A Brookline man joins the Gaza protest :
In his two weeks in Israel, Andrew Gold has camped out at rightist demonstrations, has been caught twice trying to slip into the Gaza Strip, and has duped a soldier at a checkpoint with fake identification papers. Yesterday, the 33-year-old resident of Brookline was thrown out of this settlement, as were other opponents of Israel’s withdrawal from Gaza and residents of Neve Dekalim, after a wrenching standoff at the community’s most important synagogue.

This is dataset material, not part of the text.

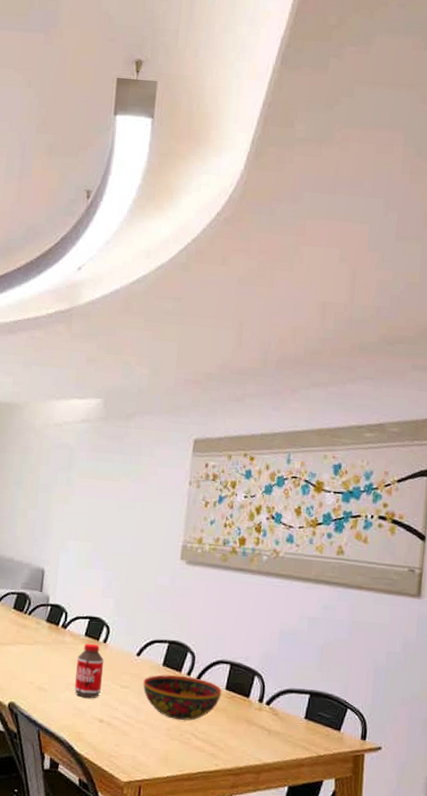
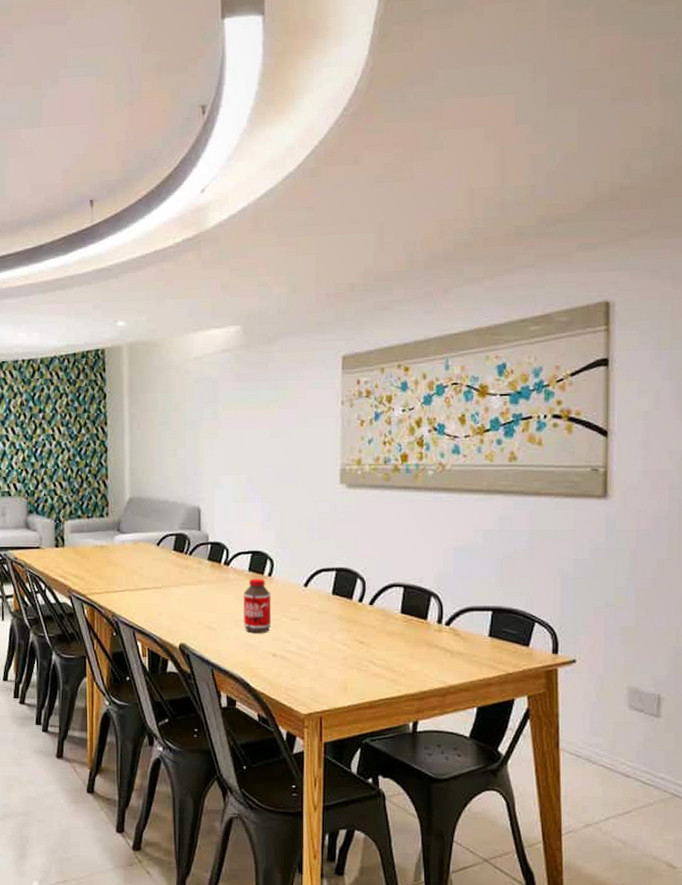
bowl: present [143,675,222,721] -> none [314,603,397,649]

Gold, a religious Jew who works as an Internet consultant, had been reading with dread for months about Prime Minister Ariel Sharon’s plan to pull out of Gaza and the northern West Bank. Gold attended small protests in Boston and, he said, he felt cut off from the situation in Israel, which he had visited several times. ”When it became clear the government was going to go through with it, I decided I had to stand with my people and try to prevent it,” Gold said in an interview outside the synagogue, shortly before troops charged in and then dragged hundreds of protesters away from the site….
Gold says he felt even then that the rallies, organized by the settler leadership, were feel-good affairs, with prayers and speeches, but with no action that could dislodge the government from its plan.”All these rallies were media events. The leadership in retrospect let these people down. They could have mobilized better for a real battle against the program,” said Gold, who grew up as a secular Jew but who became observant. He said protesters should have trained to lie in streets to block troops evacuating settlers.
I don’t know Andrew Gold, but he and I live in the same town, where the large Jewish community is generally pro-Israel but split over specific policies, including the Gaza disengagement. That he would go to Israel to sneak into Gaza in order to support right-wing settlers doesn’t surprise me, but it does illustrate the disruptive role of both outside ideologues and of born-again religiosity.